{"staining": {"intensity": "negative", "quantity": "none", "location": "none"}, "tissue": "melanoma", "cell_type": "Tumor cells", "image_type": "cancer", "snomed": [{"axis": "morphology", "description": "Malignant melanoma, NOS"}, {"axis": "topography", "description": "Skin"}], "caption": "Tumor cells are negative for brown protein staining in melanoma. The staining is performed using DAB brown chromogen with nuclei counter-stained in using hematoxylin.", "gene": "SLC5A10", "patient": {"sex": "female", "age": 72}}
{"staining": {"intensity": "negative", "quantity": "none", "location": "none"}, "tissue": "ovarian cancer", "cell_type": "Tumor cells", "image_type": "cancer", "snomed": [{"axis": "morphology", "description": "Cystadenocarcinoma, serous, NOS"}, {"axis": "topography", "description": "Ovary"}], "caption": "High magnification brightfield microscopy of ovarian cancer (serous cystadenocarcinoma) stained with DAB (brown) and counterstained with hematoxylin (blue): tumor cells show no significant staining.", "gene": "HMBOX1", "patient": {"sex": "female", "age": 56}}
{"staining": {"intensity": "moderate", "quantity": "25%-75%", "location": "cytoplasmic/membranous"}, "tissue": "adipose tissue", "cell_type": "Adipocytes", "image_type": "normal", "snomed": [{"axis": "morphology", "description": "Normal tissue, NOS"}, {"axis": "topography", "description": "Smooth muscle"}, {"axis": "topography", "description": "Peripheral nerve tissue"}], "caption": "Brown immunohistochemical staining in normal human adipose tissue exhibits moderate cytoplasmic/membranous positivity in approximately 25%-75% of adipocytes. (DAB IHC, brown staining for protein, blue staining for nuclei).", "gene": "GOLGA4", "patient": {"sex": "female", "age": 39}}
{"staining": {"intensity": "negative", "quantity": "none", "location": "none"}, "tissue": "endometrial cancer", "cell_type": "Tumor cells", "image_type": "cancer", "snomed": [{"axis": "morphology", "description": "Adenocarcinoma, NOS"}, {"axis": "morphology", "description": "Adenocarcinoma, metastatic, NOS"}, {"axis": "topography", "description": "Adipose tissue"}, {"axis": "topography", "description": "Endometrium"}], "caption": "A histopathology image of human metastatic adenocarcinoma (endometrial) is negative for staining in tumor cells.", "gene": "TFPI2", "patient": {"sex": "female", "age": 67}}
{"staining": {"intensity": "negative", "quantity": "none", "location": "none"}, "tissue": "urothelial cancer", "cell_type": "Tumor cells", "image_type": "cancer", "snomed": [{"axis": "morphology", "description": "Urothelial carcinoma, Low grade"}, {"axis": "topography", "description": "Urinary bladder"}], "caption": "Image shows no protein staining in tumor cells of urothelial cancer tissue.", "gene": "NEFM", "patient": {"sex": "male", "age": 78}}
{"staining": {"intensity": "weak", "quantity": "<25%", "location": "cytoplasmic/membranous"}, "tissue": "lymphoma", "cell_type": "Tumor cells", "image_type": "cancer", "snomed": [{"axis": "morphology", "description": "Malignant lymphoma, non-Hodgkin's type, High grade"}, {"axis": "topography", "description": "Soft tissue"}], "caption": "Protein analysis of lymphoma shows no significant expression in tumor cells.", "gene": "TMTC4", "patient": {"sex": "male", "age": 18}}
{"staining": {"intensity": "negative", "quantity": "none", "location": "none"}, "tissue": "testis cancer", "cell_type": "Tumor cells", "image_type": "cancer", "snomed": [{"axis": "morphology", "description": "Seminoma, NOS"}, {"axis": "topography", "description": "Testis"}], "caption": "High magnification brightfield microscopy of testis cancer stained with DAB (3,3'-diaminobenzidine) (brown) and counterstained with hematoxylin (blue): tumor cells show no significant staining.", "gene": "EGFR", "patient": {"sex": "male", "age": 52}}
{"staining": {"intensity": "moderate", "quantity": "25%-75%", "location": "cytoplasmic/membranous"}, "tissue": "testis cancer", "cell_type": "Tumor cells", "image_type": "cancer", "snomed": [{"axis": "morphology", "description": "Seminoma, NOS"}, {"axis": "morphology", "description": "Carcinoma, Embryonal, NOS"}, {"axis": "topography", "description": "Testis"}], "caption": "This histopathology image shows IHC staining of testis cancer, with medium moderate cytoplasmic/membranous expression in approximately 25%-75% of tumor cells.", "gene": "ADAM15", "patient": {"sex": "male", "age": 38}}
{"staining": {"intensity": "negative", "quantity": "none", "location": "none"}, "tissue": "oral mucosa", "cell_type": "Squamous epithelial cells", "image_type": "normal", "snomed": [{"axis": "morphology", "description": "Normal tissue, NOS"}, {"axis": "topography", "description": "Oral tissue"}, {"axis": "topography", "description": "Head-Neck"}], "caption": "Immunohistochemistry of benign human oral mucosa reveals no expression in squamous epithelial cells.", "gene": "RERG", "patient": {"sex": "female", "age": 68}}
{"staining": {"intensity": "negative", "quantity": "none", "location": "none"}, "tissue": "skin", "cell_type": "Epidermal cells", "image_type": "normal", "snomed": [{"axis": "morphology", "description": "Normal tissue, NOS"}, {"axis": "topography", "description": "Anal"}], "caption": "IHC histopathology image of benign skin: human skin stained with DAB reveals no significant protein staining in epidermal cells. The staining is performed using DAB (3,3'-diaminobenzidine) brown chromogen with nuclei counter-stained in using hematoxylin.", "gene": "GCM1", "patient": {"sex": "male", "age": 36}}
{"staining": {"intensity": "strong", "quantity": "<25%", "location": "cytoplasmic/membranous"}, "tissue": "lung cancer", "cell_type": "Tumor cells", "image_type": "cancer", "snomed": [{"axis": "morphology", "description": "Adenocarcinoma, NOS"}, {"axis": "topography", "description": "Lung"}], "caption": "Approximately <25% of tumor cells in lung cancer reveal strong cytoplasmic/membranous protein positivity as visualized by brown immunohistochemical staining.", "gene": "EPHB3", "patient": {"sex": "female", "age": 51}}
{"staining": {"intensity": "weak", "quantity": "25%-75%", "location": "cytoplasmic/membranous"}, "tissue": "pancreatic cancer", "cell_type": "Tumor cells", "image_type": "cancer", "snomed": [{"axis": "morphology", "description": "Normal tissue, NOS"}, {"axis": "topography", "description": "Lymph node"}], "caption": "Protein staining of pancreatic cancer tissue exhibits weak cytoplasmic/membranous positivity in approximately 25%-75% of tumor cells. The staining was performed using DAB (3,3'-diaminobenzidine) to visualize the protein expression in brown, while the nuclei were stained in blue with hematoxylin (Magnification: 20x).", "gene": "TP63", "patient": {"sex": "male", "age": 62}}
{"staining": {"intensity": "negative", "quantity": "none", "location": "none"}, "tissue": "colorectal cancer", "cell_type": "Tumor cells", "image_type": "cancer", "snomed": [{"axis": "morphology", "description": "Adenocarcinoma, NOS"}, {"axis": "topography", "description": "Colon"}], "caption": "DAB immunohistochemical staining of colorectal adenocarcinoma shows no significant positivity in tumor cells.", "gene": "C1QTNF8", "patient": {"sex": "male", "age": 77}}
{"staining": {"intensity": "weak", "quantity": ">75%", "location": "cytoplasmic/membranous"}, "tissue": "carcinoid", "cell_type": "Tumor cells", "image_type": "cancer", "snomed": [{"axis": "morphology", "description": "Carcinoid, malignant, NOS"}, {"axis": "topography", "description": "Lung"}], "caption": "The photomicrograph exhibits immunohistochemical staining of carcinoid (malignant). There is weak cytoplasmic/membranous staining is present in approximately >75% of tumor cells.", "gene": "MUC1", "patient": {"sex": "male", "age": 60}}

→ GOAL OF THE EXERCISE: From the first entry to the last, reproduce everything precisely.

→ THE COMPLETED TASK:
{"staining": {"intensity": "negative", "quantity": "none", "location": "none"}, "tissue": "melanoma", "cell_type": "Tumor cells", "image_type": "cancer", "snomed": [{"axis": "morphology", "description": "Malignant melanoma, NOS"}, {"axis": "topography", "description": "Skin"}], "caption": "Tumor cells are negative for brown protein staining in melanoma. The staining is performed using DAB brown chromogen with nuclei counter-stained in using hematoxylin.", "gene": "SLC5A10", "patient": {"sex": "female", "age": 72}}
{"staining": {"intensity": "negative", "quantity": "none", "location": "none"}, "tissue": "ovarian cancer", "cell_type": "Tumor cells", "image_type": "cancer", "snomed": [{"axis": "morphology", "description": "Cystadenocarcinoma, serous, NOS"}, {"axis": "topography", "description": "Ovary"}], "caption": "High magnification brightfield microscopy of ovarian cancer (serous cystadenocarcinoma) stained with DAB (brown) and counterstained with hematoxylin (blue): tumor cells show no significant staining.", "gene": "HMBOX1", "patient": {"sex": "female", "age": 56}}
{"staining": {"intensity": "moderate", "quantity": "25%-75%", "location": "cytoplasmic/membranous"}, "tissue": "adipose tissue", "cell_type": "Adipocytes", "image_type": "normal", "snomed": [{"axis": "morphology", "description": "Normal tissue, NOS"}, {"axis": "topography", "description": "Smooth muscle"}, {"axis": "topography", "description": "Peripheral nerve tissue"}], "caption": "Brown immunohistochemical staining in normal human adipose tissue exhibits moderate cytoplasmic/membranous positivity in approximately 25%-75% of adipocytes. (DAB IHC, brown staining for protein, blue staining for nuclei).", "gene": "GOLGA4", "patient": {"sex": "female", "age": 39}}
{"staining": {"intensity": "negative", "quantity": "none", "location": "none"}, "tissue": "endometrial cancer", "cell_type": "Tumor cells", "image_type": "cancer", "snomed": [{"axis": "morphology", "description": "Adenocarcinoma, NOS"}, {"axis": "morphology", "description": "Adenocarcinoma, metastatic, NOS"}, {"axis": "topography", "description": "Adipose tissue"}, {"axis": "topography", "description": "Endometrium"}], "caption": "A histopathology image of human metastatic adenocarcinoma (endometrial) is negative for staining in tumor cells.", "gene": "TFPI2", "patient": {"sex": "female", "age": 67}}
{"staining": {"intensity": "negative", "quantity": "none", "location": "none"}, "tissue": "urothelial cancer", "cell_type": "Tumor cells", "image_type": "cancer", "snomed": [{"axis": "morphology", "description": "Urothelial carcinoma, Low grade"}, {"axis": "topography", "description": "Urinary bladder"}], "caption": "Image shows no protein staining in tumor cells of urothelial cancer tissue.", "gene": "NEFM", "patient": {"sex": "male", "age": 78}}
{"staining": {"intensity": "weak", "quantity": "<25%", "location": "cytoplasmic/membranous"}, "tissue": "lymphoma", "cell_type": "Tumor cells", "image_type": "cancer", "snomed": [{"axis": "morphology", "description": "Malignant lymphoma, non-Hodgkin's type, High grade"}, {"axis": "topography", "description": "Soft tissue"}], "caption": "Protein analysis of lymphoma shows no significant expression in tumor cells.", "gene": "TMTC4", "patient": {"sex": "male", "age": 18}}
{"staining": {"intensity": "negative", "quantity": "none", "location": "none"}, "tissue": "testis cancer", "cell_type": "Tumor cells", "image_type": "cancer", "snomed": [{"axis": "morphology", "description": "Seminoma, NOS"}, {"axis": "topography", "description": "Testis"}], "caption": "High magnification brightfield microscopy of testis cancer stained with DAB (3,3'-diaminobenzidine) (brown) and counterstained with hematoxylin (blue): tumor cells show no significant staining.", "gene": "EGFR", "patient": {"sex": "male", "age": 52}}
{"staining": {"intensity": "moderate", "quantity": "25%-75%", "location": "cytoplasmic/membranous"}, "tissue": "testis cancer", "cell_type": "Tumor cells", "image_type": "cancer", "snomed": [{"axis": "morphology", "description": "Seminoma, NOS"}, {"axis": "morphology", "description": "Carcinoma, Embryonal, NOS"}, {"axis": "topography", "description": "Testis"}], "caption": "This histopathology image shows IHC staining of testis cancer, with medium moderate cytoplasmic/membranous expression in approximately 25%-75% of tumor cells.", "gene": "ADAM15", "patient": {"sex": "male", "age": 38}}
{"staining": {"intensity": "negative", "quantity": "none", "location": "none"}, "tissue": "oral mucosa", "cell_type": "Squamous epithelial cells", "image_type": "normal", "snomed": [{"axis": "morphology", "description": "Normal tissue, NOS"}, {"axis": "topography", "description": "Oral tissue"}, {"axis": "topography", "description": "Head-Neck"}], "caption": "Immunohistochemistry of benign human oral mucosa reveals no expression in squamous epithelial cells.", "gene": "RERG", "patient": {"sex": "female", "age": 68}}
{"staining": {"intensity": "negative", "quantity": "none", "location": "none"}, "tissue": "skin", "cell_type": "Epidermal cells", "image_type": "normal", "snomed": [{"axis": "morphology", "description": "Normal tissue, NOS"}, {"axis": "topography", "description": "Anal"}], "caption": "IHC histopathology image of benign skin: human skin stained with DAB reveals no significant protein staining in epidermal cells. The staining is performed using DAB (3,3'-diaminobenzidine) brown chromogen with nuclei counter-stained in using hematoxylin.", "gene": "GCM1", "patient": {"sex": "male", "age": 36}}
{"staining": {"intensity": "strong", "quantity": "<25%", "location": "cytoplasmic/membranous"}, "tissue": "lung cancer", "cell_type": "Tumor cells", "image_type": "cancer", "snomed": [{"axis": "morphology", "description": "Adenocarcinoma, NOS"}, {"axis": "topography", "description": "Lung"}], "caption": "Approximately <25% of tumor cells in lung cancer reveal strong cytoplasmic/membranous protein positivity as visualized by brown immunohistochemical staining.", "gene": "EPHB3", "patient": {"sex": "female", "age": 51}}
{"staining": {"intensity": "weak", "quantity": "25%-75%", "location": "cytoplasmic/membranous"}, "tissue": "pancreatic cancer", "cell_type": "Tumor cells", "image_type": "cancer", "snomed": [{"axis": "morphology", "description": "Normal tissue, NOS"}, {"axis": "topography", "description": "Lymph node"}], "caption": "Protein staining of pancreatic cancer tissue exhibits weak cytoplasmic/membranous positivity in approximately 25%-75% of tumor cells. The staining was performed using DAB (3,3'-diaminobenzidine) to visualize the protein expression in brown, while the nuclei were stained in blue with hematoxylin (Magnification: 20x).", "gene": "TP63", "patient": {"sex": "male", "age": 62}}
{"staining": {"intensity": "negative", "quantity": "none", "location": "none"}, "tissue": "colorectal cancer", "cell_type": "Tumor cells", "image_type": "cancer", "snomed": [{"axis": "morphology", "description": "Adenocarcinoma, NOS"}, {"axis": "topography", "description": "Colon"}], "caption": "DAB immunohistochemical staining of colorectal adenocarcinoma shows no significant positivity in tumor cells.", "gene": "C1QTNF8", "patient": {"sex": "male", "age": 77}}
{"staining": {"intensity": "weak", "quantity": ">75%", "location": "cytoplasmic/membranous"}, "tissue": "carcinoid", "cell_type": "Tumor cells", "image_type": "cancer", "snomed": [{"axis": "morphology", "description": "Carcinoid, malignant, NOS"}, {"axis": "topography", "description": "Lung"}], "caption": "The photomicrograph exhibits immunohistochemical staining of carcinoid (malignant). There is weak cytoplasmic/membranous staining is present in approximately >75% of tumor cells.", "gene": "MUC1", "patient": {"sex": "male", "age": 60}}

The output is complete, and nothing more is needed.